▶ Written task 1: Reproduce the lines of the entries without alteration, starting at the line containing "Deadman Wonderland" and continuing through the line containing "Cepat Versi Lulusan CPNS", with both lines included. Leave the pictures out of your answer.

#####

At first blush you might think that this post has nothing to do with autism, but I can assure you that it really does. The question that I am looking to answer is how do you explain hypocrisy to your child and expect them to adhere to the basic principles you lay down? We all have our beliefs in right and wrong, our religion and our views on honor, duty and country. But what do you do when you are faced with a person/child who does not understand gray and only sees things in black and white? That is collegeman.
He sees things in absolutes. In many ways that is a good thing. When he gives you his word, it is his word. He does not lie, cheat or convolute. He does not manipulate a situation to his advantage; he just does what he is supposed to do and works very hard at it. He also only believes what he can see, touch and smell. That does present a problem for him and religion, as I have written before. When Collegeman took a class on Judaism in college, I am sure that the Rabbi who taught the class had a mini-stroke every week trying to get collegeman to understand Torah, Talmud and Mishnah. At one point when his wife took over the class for a day, she actually forbade collegeman to ask anymore questions. He just wouldn’t stop. He can grab onto something and just never let go. It’s what has gotten him so far in life, that stubborn and stiff-necked refusal to give in. But I can also tell it that it can be a gigantic pain in the ass.

#####

▶ Written task 2: In the post about explaining hypocrisy to a child, who forbade collegeman to ask any more questions in the class on Judaism?

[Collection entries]
#####

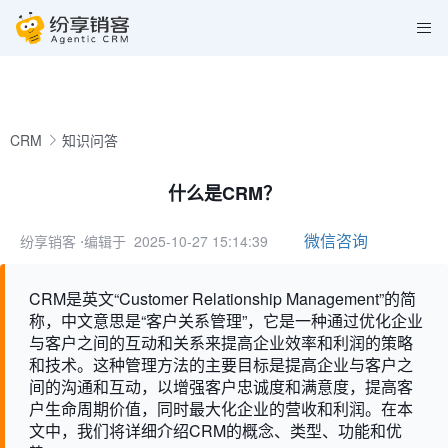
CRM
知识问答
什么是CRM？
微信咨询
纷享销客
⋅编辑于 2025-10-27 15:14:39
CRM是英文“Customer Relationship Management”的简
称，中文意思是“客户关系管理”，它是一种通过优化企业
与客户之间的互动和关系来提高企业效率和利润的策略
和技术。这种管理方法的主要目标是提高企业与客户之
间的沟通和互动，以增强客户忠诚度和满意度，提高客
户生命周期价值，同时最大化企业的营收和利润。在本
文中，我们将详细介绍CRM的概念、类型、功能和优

#####

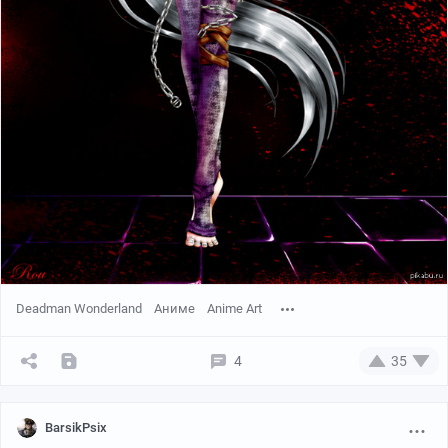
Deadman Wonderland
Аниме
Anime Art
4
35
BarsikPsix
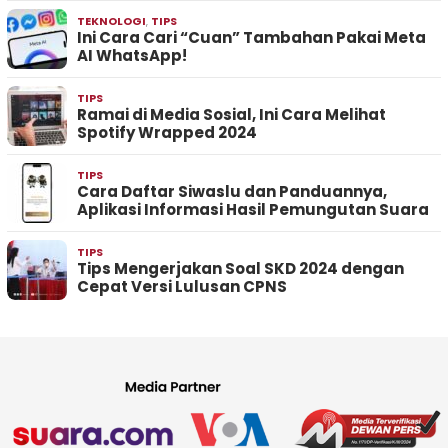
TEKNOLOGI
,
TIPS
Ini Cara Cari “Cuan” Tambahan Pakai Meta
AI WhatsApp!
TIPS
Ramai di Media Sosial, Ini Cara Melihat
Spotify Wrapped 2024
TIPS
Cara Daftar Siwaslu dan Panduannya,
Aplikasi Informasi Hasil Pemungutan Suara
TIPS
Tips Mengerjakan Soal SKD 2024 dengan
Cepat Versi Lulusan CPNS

#####

▶ Expected answer 1:
Deadman Wonderland
Аниме
Anime Art
4
35
BarsikPsix
TEKNOLOGI
,
TIPS
Ini Cara Cari “Cuan” Tambahan Pakai Meta
AI WhatsApp!
TIPS
Ramai di Media Sosial, Ini Cara Melihat
Spotify Wrapped 2024
TIPS
Cara Daftar Siwaslu dan Panduannya,
Aplikasi Informasi Hasil Pemungutan Suara
TIPS
Tips Mengerjakan Soal SKD 2024 dengan
Cepat Versi Lulusan CPNS

▶ Expected answer 2: The Rabbi's wife forbade it on a day when she took over the class.